I wrote my lecture primarily to make the point that economics was or could be a positive science like physics and chemistry. Instead of discussing the methodological issue explicitly, I tried to illustrate it by example. The example I chose was the change in professional views on the relation between inflation and unemployment. Those views had changed drastically over the previous thirty years. And they changed, not because of any change in values, not because of any political considerations, but because the facts made it impossible to continue to hold certain hypotheses that had originally been accepted.

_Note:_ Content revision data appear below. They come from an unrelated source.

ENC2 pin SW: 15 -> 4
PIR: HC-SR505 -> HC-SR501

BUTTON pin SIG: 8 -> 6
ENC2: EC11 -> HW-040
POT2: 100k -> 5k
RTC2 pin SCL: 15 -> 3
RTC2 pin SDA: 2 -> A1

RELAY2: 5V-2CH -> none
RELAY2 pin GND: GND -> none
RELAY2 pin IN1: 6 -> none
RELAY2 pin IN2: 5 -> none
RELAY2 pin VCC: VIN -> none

Although that was intended to be the main thrust of the talk, most of the newspaper commentary left that out and went to something else.

That was our final day in Stockholm. We left that night. It was a great week, and Rose and I were reminded of an old TV program entitled That Was the Week That Was.


Editor’s note: After he made a brief trip to Chile in 1975 as the guest of a private organization, Milton Friedman was erroneously tarred as an adviser to the authoritarian regime of Augusto Pinochet. As a result of this controversy, protesters appeared when the Friedmans traveled to Stockholm to receive the Nobel award.

Friedman attempted to correct his critics in a 1976 letter: “I am not now, and never have been, an economic adviser to the Pinochet Chilean junta. I spent six days at the end of March 1975 in Chile under the auspices of a private Chilean bank. I gave public lectures and seminars on inflation, talked to many citizens from different walks of life and met with many government officials, including General Pinochet. That was my first and only visit to Chile, and my only contact with Chilean government officials.”